Take a look at the definition below. What exactly is this supposed to define? According to the EBNF specification, brackets []
define an optional item, so why is the *
required? Isn't that superfluous (since it means a repetition of zero or more times)?
The second thing is, how do you interpret the part within parentheses? The -
is the exclusion indicator, so does it mean excluding any of the items within parentheses, or the sequence of all three (zero or more from ^<&
, followed by ]]>
, followed by zero or more from ^<&
)?
CharData ::= [^<&]* - ([^<&]* ']]>' [^<&]*)
Or am I completely mistaken, and this is something other than EBNF?
Thanks in advance
The XML specification does not strictly use EBNF as specified by ISO. If you look at Section 6 of the XML specification, it defines the notation used. Square brackets are used in a regex-like manner, not to denote an optional element of the grammar; and the -
used for exclusion excludes the group within the parentheses as a whole.

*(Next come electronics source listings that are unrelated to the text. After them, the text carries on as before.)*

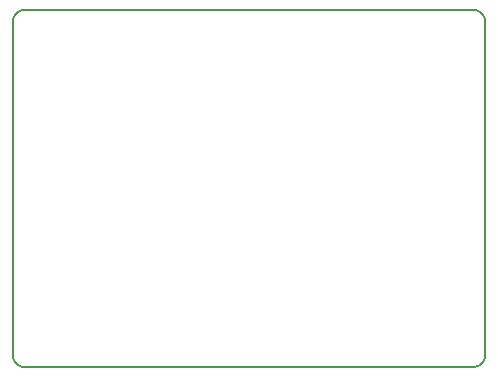
<source format=gbr>
G04 #@! TF.FileFunction,Profile,NP*
%FSLAX46Y46*%
G04 Gerber Fmt 4.6, Leading zero omitted, Abs format (unit mm)*
G04 Created by KiCad (PCBNEW 4.0.4-stable) date 03/14/17 06:36:14*
%MOMM*%
%LPD*%
G01*
G04 APERTURE LIST*
%ADD10C,0.100000*%
%ADD11C,0.150000*%
G04 APERTURE END LIST*
D10*
D11*
X64250000Y-49500000D02*
X64250000Y-21250000D01*
X24250000Y-21250000D02*
X24250000Y-49500000D01*
X25250000Y-50500000D02*
X63250000Y-50500000D01*
X63250000Y-20250000D02*
X25250000Y-20250000D01*
X63250000Y-50500000D02*
G75*
G03X64250000Y-49500000I0J1000000D01*
G01*
X64250000Y-21250000D02*
G75*
G03X63250000Y-20250000I-1000000J0D01*
G01*
X25250000Y-20250000D02*
G75*
G03X24250000Y-21250000I0J-1000000D01*
G01*
X24250000Y-49500000D02*
G75*
G03X25250000Y-50500000I1000000J0D01*
G01*
M02*

</source>
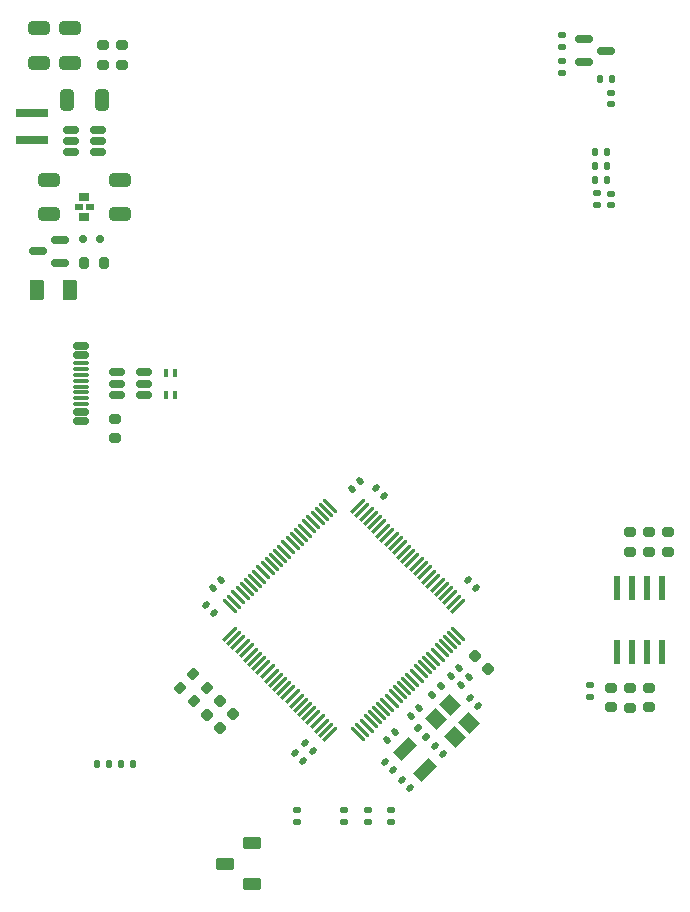
<source format=gbr>
%TF.GenerationSoftware,KiCad,Pcbnew,8.0.1*%
%TF.CreationDate,2024-05-16T13:17:23+02:00*%
%TF.ProjectId,STM32H7B0_devboard,53544d33-3248-4374-9230-5f646576626f,rev?*%
%TF.SameCoordinates,Original*%
%TF.FileFunction,Paste,Top*%
%TF.FilePolarity,Positive*%
%FSLAX46Y46*%
G04 Gerber Fmt 4.6, Leading zero omitted, Abs format (unit mm)*
G04 Created by KiCad (PCBNEW 8.0.1) date 2024-05-16 13:17:23*
%MOMM*%
%LPD*%
G01*
G04 APERTURE LIST*
G04 Aperture macros list*
%AMRoundRect*
0 Rectangle with rounded corners*
0 $1 Rounding radius*
0 $2 $3 $4 $5 $6 $7 $8 $9 X,Y pos of 4 corners*
0 Add a 4 corners polygon primitive as box body*
4,1,4,$2,$3,$4,$5,$6,$7,$8,$9,$2,$3,0*
0 Add four circle primitives for the rounded corners*
1,1,$1+$1,$2,$3*
1,1,$1+$1,$4,$5*
1,1,$1+$1,$6,$7*
1,1,$1+$1,$8,$9*
0 Add four rect primitives between the rounded corners*
20,1,$1+$1,$2,$3,$4,$5,0*
20,1,$1+$1,$4,$5,$6,$7,0*
20,1,$1+$1,$6,$7,$8,$9,0*
20,1,$1+$1,$8,$9,$2,$3,0*%
%AMRotRect*
0 Rectangle, with rotation*
0 The origin of the aperture is its center*
0 $1 length*
0 $2 width*
0 $3 Rotation angle, in degrees counterclockwise*
0 Add horizontal line*
21,1,$1,$2,0,0,$3*%
G04 Aperture macros list end*
%ADD10RoundRect,0.200000X0.275000X-0.200000X0.275000X0.200000X-0.275000X0.200000X-0.275000X-0.200000X0*%
%ADD11RoundRect,0.150000X0.587500X0.150000X-0.587500X0.150000X-0.587500X-0.150000X0.587500X-0.150000X0*%
%ADD12RoundRect,0.135000X0.135000X0.185000X-0.135000X0.185000X-0.135000X-0.185000X0.135000X-0.185000X0*%
%ADD13R,0.600000X2.000000*%
%ADD14RoundRect,0.150000X-0.500000X0.150000X-0.500000X-0.150000X0.500000X-0.150000X0.500000X0.150000X0*%
%ADD15RoundRect,0.075000X-0.575000X0.075000X-0.575000X-0.075000X0.575000X-0.075000X0.575000X0.075000X0*%
%ADD16RoundRect,0.150000X-0.512500X-0.150000X0.512500X-0.150000X0.512500X0.150000X-0.512500X0.150000X0*%
%ADD17RoundRect,0.135000X-0.226274X-0.035355X-0.035355X-0.226274X0.226274X0.035355X0.035355X0.226274X0*%
%ADD18RoundRect,0.250000X-0.650000X0.325000X-0.650000X-0.325000X0.650000X-0.325000X0.650000X0.325000X0*%
%ADD19R,2.700000X0.800000*%
%ADD20RoundRect,0.135000X-0.135000X-0.185000X0.135000X-0.185000X0.135000X0.185000X-0.135000X0.185000X0*%
%ADD21RoundRect,0.250000X0.550000X-0.250000X0.550000X0.250000X-0.550000X0.250000X-0.550000X-0.250000X0*%
%ADD22RoundRect,0.135000X-0.185000X0.135000X-0.185000X-0.135000X0.185000X-0.135000X0.185000X0.135000X0*%
%ADD23RoundRect,0.218750X-0.335876X-0.026517X-0.026517X-0.335876X0.335876X0.026517X0.026517X0.335876X0*%
%ADD24R,0.889000X0.711200*%
%ADD25R,0.660400X0.508000*%
%ADD26RoundRect,0.135000X0.185000X-0.135000X0.185000X0.135000X-0.185000X0.135000X-0.185000X-0.135000X0*%
%ADD27RoundRect,0.150000X-0.587500X-0.150000X0.587500X-0.150000X0.587500X0.150000X-0.587500X0.150000X0*%
%ADD28RoundRect,0.150000X0.150000X0.200000X-0.150000X0.200000X-0.150000X-0.200000X0.150000X-0.200000X0*%
%ADD29RoundRect,0.200000X-0.275000X0.200000X-0.275000X-0.200000X0.275000X-0.200000X0.275000X0.200000X0*%
%ADD30RoundRect,0.140000X-0.021213X0.219203X-0.219203X0.021213X0.021213X-0.219203X0.219203X-0.021213X0*%
%ADD31RoundRect,0.200000X0.335876X0.053033X0.053033X0.335876X-0.335876X-0.053033X-0.053033X-0.335876X0*%
%ADD32RoundRect,0.140000X0.219203X0.021213X0.021213X0.219203X-0.219203X-0.021213X-0.021213X-0.219203X0*%
%ADD33RoundRect,0.200000X-0.335876X-0.053033X-0.053033X-0.335876X0.335876X0.053033X0.053033X0.335876X0*%
%ADD34RoundRect,0.200000X-0.200000X-0.275000X0.200000X-0.275000X0.200000X0.275000X-0.200000X0.275000X0*%
%ADD35RoundRect,0.250000X0.650000X-0.325000X0.650000X0.325000X-0.650000X0.325000X-0.650000X-0.325000X0*%
%ADD36R,0.406400X0.762000*%
%ADD37RoundRect,0.140000X0.021213X-0.219203X0.219203X-0.021213X-0.021213X0.219203X-0.219203X0.021213X0*%
%ADD38RoundRect,0.140000X-0.219203X-0.021213X-0.021213X-0.219203X0.219203X0.021213X0.021213X0.219203X0*%
%ADD39RoundRect,0.250000X0.375000X0.625000X-0.375000X0.625000X-0.375000X-0.625000X0.375000X-0.625000X0*%
%ADD40RoundRect,0.140000X-0.170000X0.140000X-0.170000X-0.140000X0.170000X-0.140000X0.170000X0.140000X0*%
%ADD41RoundRect,0.250000X-0.325000X-0.650000X0.325000X-0.650000X0.325000X0.650000X-0.325000X0.650000X0*%
%ADD42RotRect,1.000000X1.800000X135.000000*%
%ADD43RoundRect,0.075000X0.565685X-0.459619X-0.459619X0.565685X-0.565685X0.459619X0.459619X-0.565685X0*%
%ADD44RoundRect,0.075000X0.565685X0.459619X0.459619X0.565685X-0.565685X-0.459619X-0.459619X-0.565685X0*%
%ADD45RotRect,1.400000X1.200000X315.000000*%
%ADD46RoundRect,0.135000X0.035355X-0.226274X0.226274X-0.035355X-0.035355X0.226274X-0.226274X0.035355X0*%
G04 APERTURE END LIST*
D10*
%TO.C,R26*%
X169200000Y-94225001D03*
X169200000Y-92575001D03*
%TD*%
D11*
%TO.C,Q2*%
X120937500Y-69750000D03*
X120937500Y-67850000D03*
X119062499Y-68800000D03*
%TD*%
D12*
%TO.C,R10*%
X125109999Y-112200000D03*
X124090001Y-112200000D03*
%TD*%
D13*
%TO.C,U3*%
X168095001Y-102725000D03*
X169365000Y-102725000D03*
X170635000Y-102725000D03*
X171904999Y-102725000D03*
X171904999Y-97275000D03*
X170635000Y-97275000D03*
X169365000Y-97275000D03*
X168095001Y-97275000D03*
%TD*%
D14*
%TO.C,J3*%
X122745000Y-76800000D03*
X122745000Y-77600000D03*
D15*
X122744999Y-78750000D03*
X122745000Y-79750000D03*
X122745000Y-80250000D03*
X122744999Y-81250000D03*
D14*
X122745000Y-82400000D03*
X122745000Y-83200000D03*
X122745000Y-83200000D03*
X122745000Y-82400000D03*
D15*
X122745000Y-81750000D03*
X122745000Y-80750000D03*
X122745000Y-79250000D03*
X122745000Y-78250000D03*
D14*
X122745000Y-77600000D03*
X122745000Y-76800000D03*
%TD*%
D16*
%TO.C,U4*%
X121862500Y-58500002D03*
X121862500Y-59450001D03*
X121862500Y-60400000D03*
X124137500Y-60400000D03*
X124137500Y-59450001D03*
X124137500Y-58500002D03*
%TD*%
D17*
%TO.C,R2*%
X151239376Y-109200000D03*
X151960624Y-109921248D03*
%TD*%
D18*
%TO.C,C19*%
X120000000Y-62724999D03*
X120000000Y-65675001D03*
%TD*%
D19*
%TO.C,L2*%
X118600000Y-59350000D03*
X118600000Y-57050000D03*
%TD*%
D20*
%TO.C,R18*%
X166207252Y-62800000D03*
X167227250Y-62800000D03*
%TD*%
D21*
%TO.C,SW1*%
X137200000Y-122400000D03*
X134900000Y-120650000D03*
X137200000Y-118900000D03*
%TD*%
D22*
%TO.C,R16*%
X166427250Y-63890001D03*
X166427250Y-64909999D03*
%TD*%
D23*
%TO.C,L1*%
X156043153Y-103043153D03*
X157156847Y-104156847D03*
%TD*%
D24*
%TO.C,C18*%
X123000000Y-65901800D03*
D25*
X122530101Y-65050900D03*
D24*
X123000000Y-64200000D03*
D25*
X123469899Y-65050900D03*
%TD*%
D20*
%TO.C,R9*%
X126090001Y-112200000D03*
X127109999Y-112200000D03*
%TD*%
D26*
%TO.C,R13*%
X163427250Y-51509999D03*
X163427250Y-50490001D03*
%TD*%
D27*
%TO.C,Q1*%
X165289750Y-50850000D03*
X165289750Y-52750000D03*
X167164751Y-51800000D03*
%TD*%
D28*
%TO.C,D3*%
X122900000Y-67800000D03*
X124300000Y-67800000D03*
%TD*%
D29*
%TO.C,R21*%
X126200000Y-51375000D03*
X126200000Y-53025000D03*
%TD*%
D30*
%TO.C,C7*%
X151339411Y-107460589D03*
X150660589Y-108139411D03*
%TD*%
D10*
%TO.C,R22*%
X125560000Y-84625000D03*
X125560000Y-82975000D03*
%TD*%
D31*
%TO.C,R1*%
X133383363Y-105783363D03*
X132216637Y-104616637D03*
%TD*%
D23*
%TO.C,D1*%
X134488217Y-106888217D03*
X135601911Y-108001911D03*
%TD*%
D26*
%TO.C,R6*%
X147000000Y-117099997D03*
X147000000Y-116079999D03*
%TD*%
D30*
%TO.C,C17*%
X154739411Y-104060589D03*
X154060589Y-104739411D03*
%TD*%
D32*
%TO.C,C9*%
X150600000Y-114200000D03*
X149921178Y-113521178D03*
%TD*%
%TO.C,C1*%
X141539411Y-111939411D03*
X140860589Y-111260589D03*
%TD*%
D33*
%TO.C,R4*%
X131085267Y-105748007D03*
X132251993Y-106914733D03*
%TD*%
D34*
%TO.C,R19*%
X122975000Y-69800000D03*
X124625000Y-69800000D03*
%TD*%
D10*
%TO.C,R27*%
X170800000Y-94225001D03*
X170800000Y-92575001D03*
%TD*%
D35*
%TO.C,C22*%
X119200000Y-52875001D03*
X119200000Y-49924999D03*
%TD*%
D36*
%TO.C,FL1*%
X130703900Y-79075001D03*
X129891100Y-79075001D03*
X129891100Y-80924999D03*
X130703900Y-80924999D03*
%TD*%
D32*
%TO.C,C11*%
X156339411Y-107339411D03*
X155660589Y-106660589D03*
%TD*%
D37*
%TO.C,C5*%
X145660589Y-88939411D03*
X146339411Y-88260589D03*
%TD*%
D18*
%TO.C,C20*%
X126000000Y-62724999D03*
X126000000Y-65675001D03*
%TD*%
D38*
%TO.C,C8*%
X148460589Y-112060589D03*
X149139411Y-112739411D03*
%TD*%
D20*
%TO.C,R12*%
X166627250Y-54200000D03*
X167647248Y-54200000D03*
%TD*%
D39*
%TO.C,F1*%
X121799999Y-72100000D03*
X119000001Y-72100000D03*
%TD*%
D35*
%TO.C,C23*%
X121800000Y-52875001D03*
X121800000Y-49924999D03*
%TD*%
D30*
%TO.C,C2*%
X149339411Y-109460589D03*
X148660589Y-110139411D03*
%TD*%
D40*
%TO.C,C14*%
X167627250Y-55400000D03*
X167627250Y-56360000D03*
%TD*%
D23*
%TO.C,D2*%
X133356847Y-108019587D03*
X134470541Y-109133281D03*
%TD*%
D41*
%TO.C,C21*%
X121525000Y-56000000D03*
X124475000Y-56000000D03*
%TD*%
D10*
%TO.C,R24*%
X169199999Y-107450000D03*
X169199999Y-105800000D03*
%TD*%
D32*
%TO.C,C12*%
X148339411Y-89539411D03*
X147660589Y-88860589D03*
%TD*%
D29*
%TO.C,R20*%
X124600000Y-51375000D03*
X124600000Y-53025000D03*
%TD*%
D10*
%TO.C,R28*%
X172399999Y-94250000D03*
X172399999Y-92600000D03*
%TD*%
D20*
%TO.C,R15*%
X166207252Y-60400000D03*
X167227250Y-60400000D03*
%TD*%
D42*
%TO.C,Y1*%
X150116117Y-110916117D03*
X151883883Y-112683883D03*
%TD*%
D10*
%TO.C,R25*%
X170800000Y-107425000D03*
X170800000Y-105775000D03*
%TD*%
D43*
%TO.C,U1*%
X146184404Y-109669685D03*
X146537957Y-109316132D03*
X146891511Y-108962578D03*
X147245064Y-108609025D03*
X147598617Y-108255472D03*
X147952171Y-107901918D03*
X148305724Y-107548365D03*
X148659278Y-107194811D03*
X149012831Y-106841258D03*
X149366384Y-106487705D03*
X149719938Y-106134151D03*
X150073491Y-105780598D03*
X150427045Y-105427045D03*
X150780598Y-105073491D03*
X151134151Y-104719938D03*
X151487705Y-104366384D03*
X151841258Y-104012831D03*
X152194811Y-103659278D03*
X152548365Y-103305724D03*
X152901918Y-102952171D03*
X153255472Y-102598617D03*
X153609025Y-102245064D03*
X153962578Y-101891511D03*
X154316132Y-101537957D03*
X154669685Y-101184404D03*
D44*
X154669685Y-98815596D03*
X154316132Y-98462043D03*
X153962578Y-98108489D03*
X153609025Y-97754936D03*
X153255472Y-97401383D03*
X152901918Y-97047829D03*
X152548365Y-96694276D03*
X152194811Y-96340722D03*
X151841258Y-95987169D03*
X151487705Y-95633616D03*
X151134151Y-95280062D03*
X150780598Y-94926509D03*
X150427045Y-94572955D03*
X150073491Y-94219402D03*
X149719938Y-93865849D03*
X149366384Y-93512295D03*
X149012831Y-93158742D03*
X148659278Y-92805189D03*
X148305724Y-92451635D03*
X147952171Y-92098082D03*
X147598617Y-91744528D03*
X147245064Y-91390975D03*
X146891511Y-91037422D03*
X146537957Y-90683868D03*
X146184404Y-90330315D03*
D43*
X143815596Y-90330315D03*
X143462043Y-90683868D03*
X143108489Y-91037422D03*
X142754936Y-91390975D03*
X142401383Y-91744528D03*
X142047829Y-92098082D03*
X141694276Y-92451635D03*
X141340722Y-92805189D03*
X140987169Y-93158742D03*
X140633616Y-93512295D03*
X140280062Y-93865849D03*
X139926509Y-94219402D03*
X139572955Y-94572955D03*
X139219402Y-94926509D03*
X138865849Y-95280062D03*
X138512295Y-95633616D03*
X138158742Y-95987169D03*
X137805189Y-96340722D03*
X137451635Y-96694276D03*
X137098082Y-97047829D03*
X136744528Y-97401383D03*
X136390975Y-97754936D03*
X136037422Y-98108489D03*
X135683868Y-98462043D03*
X135330315Y-98815596D03*
D44*
X135330315Y-101184404D03*
X135683868Y-101537957D03*
X136037422Y-101891511D03*
X136390975Y-102245064D03*
X136744528Y-102598617D03*
X137098082Y-102952171D03*
X137451635Y-103305724D03*
X137805189Y-103659278D03*
X138158742Y-104012831D03*
X138512295Y-104366384D03*
X138865849Y-104719938D03*
X139219402Y-105073491D03*
X139572955Y-105427045D03*
X139926509Y-105780598D03*
X140280062Y-106134151D03*
X140633616Y-106487705D03*
X140987169Y-106841258D03*
X141340722Y-107194811D03*
X141694276Y-107548365D03*
X142047829Y-107901918D03*
X142401383Y-108255472D03*
X142754936Y-108609025D03*
X143108489Y-108962578D03*
X143462043Y-109316132D03*
X143815596Y-109669685D03*
%TD*%
D30*
%TO.C,C13*%
X134539411Y-96660589D03*
X133860589Y-97339411D03*
%TD*%
%TO.C,C16*%
X155539411Y-104860589D03*
X154860589Y-105539411D03*
%TD*%
D26*
%TO.C,R7*%
X145000000Y-117099998D03*
X145000000Y-116080000D03*
%TD*%
D10*
%TO.C,R23*%
X167599999Y-107425000D03*
X167599999Y-105775000D03*
%TD*%
D38*
%TO.C,C6*%
X155460589Y-96660589D03*
X156139411Y-97339411D03*
%TD*%
D45*
%TO.C,Y2*%
X152797919Y-108402081D03*
X154353554Y-109957716D03*
X155555635Y-108755635D03*
X154000000Y-107200000D03*
%TD*%
D40*
%TO.C,C15*%
X167627250Y-63920000D03*
X167627250Y-64880000D03*
%TD*%
D26*
%TO.C,R8*%
X141000000Y-117099998D03*
X141000000Y-116080000D03*
%TD*%
D16*
%TO.C,U5*%
X125760000Y-79050001D03*
X125760000Y-80000000D03*
X125760000Y-80949999D03*
X128035000Y-80949999D03*
X128035000Y-80000000D03*
X128035000Y-79050001D03*
%TD*%
D26*
%TO.C,R11*%
X165800000Y-106509999D03*
X165800000Y-105490001D03*
%TD*%
D32*
%TO.C,C3*%
X142339411Y-111139411D03*
X141660589Y-110460589D03*
%TD*%
D26*
%TO.C,R5*%
X149000000Y-117099998D03*
X149000000Y-116080000D03*
%TD*%
%TO.C,R14*%
X163427250Y-53709999D03*
X163427250Y-52690001D03*
%TD*%
D32*
%TO.C,C4*%
X133939411Y-99400000D03*
X133260589Y-98721178D03*
%TD*%
D12*
%TO.C,R17*%
X167227250Y-61600000D03*
X166207252Y-61600000D03*
%TD*%
D46*
%TO.C,R3*%
X152439376Y-106360624D03*
X153160624Y-105639376D03*
%TD*%
D38*
%TO.C,C10*%
X152660589Y-110660589D03*
X153339411Y-111339411D03*
%TD*%
M02*

</source>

Thus, the line you quoted denotes builds up as follows:
[^<&]
- any character that is not a left angle bracket (<
) or an ampersand (&
)[^<&]*
- zero or more characters that are not left angle brackets or ampersands[^<&]* - ([^<&]* ']]>' [^<&]*)
- zero or more characters that are not left angle brackets or ampersands and which do not contain the particular sequence of characters ]]>
anywhere within the overall sequence